Exercise: Transcribe the records below line for line, starting with the line that contains "genus: Tulbaghia" and going on through the end of the records.

Stored data:
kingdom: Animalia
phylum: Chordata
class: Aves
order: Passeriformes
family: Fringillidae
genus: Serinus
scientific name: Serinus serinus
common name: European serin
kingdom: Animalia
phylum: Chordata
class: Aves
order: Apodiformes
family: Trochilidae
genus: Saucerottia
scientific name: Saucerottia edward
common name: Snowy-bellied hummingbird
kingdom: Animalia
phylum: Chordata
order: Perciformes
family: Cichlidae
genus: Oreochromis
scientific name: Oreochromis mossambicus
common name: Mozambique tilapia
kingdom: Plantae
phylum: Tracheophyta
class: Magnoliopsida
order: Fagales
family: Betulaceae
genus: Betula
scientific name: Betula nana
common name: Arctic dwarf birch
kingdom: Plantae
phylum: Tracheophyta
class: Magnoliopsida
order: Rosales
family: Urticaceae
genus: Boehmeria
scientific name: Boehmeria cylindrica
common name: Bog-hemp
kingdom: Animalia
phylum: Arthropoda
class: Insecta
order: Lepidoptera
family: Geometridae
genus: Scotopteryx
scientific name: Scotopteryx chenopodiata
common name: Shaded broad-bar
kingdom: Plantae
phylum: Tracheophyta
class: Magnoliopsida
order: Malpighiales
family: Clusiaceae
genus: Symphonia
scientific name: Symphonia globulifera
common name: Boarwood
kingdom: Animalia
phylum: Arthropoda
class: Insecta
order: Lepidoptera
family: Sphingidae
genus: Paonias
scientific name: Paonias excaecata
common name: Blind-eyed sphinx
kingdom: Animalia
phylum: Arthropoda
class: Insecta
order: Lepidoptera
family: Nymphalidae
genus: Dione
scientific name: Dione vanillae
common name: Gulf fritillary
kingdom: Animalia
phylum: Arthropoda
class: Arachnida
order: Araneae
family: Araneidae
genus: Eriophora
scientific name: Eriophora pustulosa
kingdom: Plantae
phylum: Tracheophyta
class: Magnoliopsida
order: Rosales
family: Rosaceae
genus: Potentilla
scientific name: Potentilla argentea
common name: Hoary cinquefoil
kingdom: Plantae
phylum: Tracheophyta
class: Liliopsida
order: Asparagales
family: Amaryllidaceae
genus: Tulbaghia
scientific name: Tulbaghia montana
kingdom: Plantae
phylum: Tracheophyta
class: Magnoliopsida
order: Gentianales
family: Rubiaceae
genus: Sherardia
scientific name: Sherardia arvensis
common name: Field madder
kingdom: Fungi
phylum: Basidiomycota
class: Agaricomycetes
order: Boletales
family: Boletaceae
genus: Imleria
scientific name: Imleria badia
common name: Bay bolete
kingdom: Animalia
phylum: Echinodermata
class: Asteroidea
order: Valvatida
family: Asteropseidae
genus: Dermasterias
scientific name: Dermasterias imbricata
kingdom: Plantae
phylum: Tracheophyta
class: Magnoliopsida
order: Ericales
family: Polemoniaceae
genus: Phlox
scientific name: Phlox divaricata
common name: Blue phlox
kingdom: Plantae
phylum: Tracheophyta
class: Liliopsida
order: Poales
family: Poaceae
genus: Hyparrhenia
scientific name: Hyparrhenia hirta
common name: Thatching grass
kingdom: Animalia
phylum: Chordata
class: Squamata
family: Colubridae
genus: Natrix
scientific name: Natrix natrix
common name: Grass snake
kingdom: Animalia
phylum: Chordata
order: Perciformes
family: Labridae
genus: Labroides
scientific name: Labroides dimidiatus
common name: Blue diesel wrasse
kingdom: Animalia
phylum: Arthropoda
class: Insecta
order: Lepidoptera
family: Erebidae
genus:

Final result:
genus: Tulbaghia
scientific name: Tulbaghia montana
kingdom: Plantae
phylum: Tracheophyta
class: Magnoliopsida
order: Gentianales
family: Rubiaceae
genus: Sherardia
scientific name: Sherardia arvensis
common name: Field madder
kingdom: Fungi
phylum: Basidiomycota
class: Agaricomycetes
order: Boletales
family: Boletaceae
genus: Imleria
scientific name: Imleria badia
common name: Bay bolete
kingdom: Animalia
phylum: Echinodermata
class: Asteroidea
order: Valvatida
family: Asteropseidae
genus: Dermasterias
scientific name: Dermasterias imbricata
kingdom: Plantae
phylum: Tracheophyta
class: Magnoliopsida
order: Ericales
family: Polemoniaceae
genus: Phlox
scientific name: Phlox divaricata
common name: Blue phlox
kingdom: Plantae
phylum: Tracheophyta
class: Liliopsida
order: Poales
family: Poaceae
genus: Hyparrhenia
scientific name: Hyparrhenia hirta
common name: Thatching grass
kingdom: Animalia
phylum: Chordata
class: Squamata
family: Colubridae
genus: Natrix
scientific name: Natrix natrix
common name: Grass snake
kingdom: Animalia
phylum: Chordata
order: Perciformes
family: Labridae
genus: Labroides
scientific name: Labroides dimidiatus
common name: Blue diesel wrasse
kingdom: Animalia
phylum: Arthropoda
class: Insecta
order: Lepidoptera
family: Erebidae
genus:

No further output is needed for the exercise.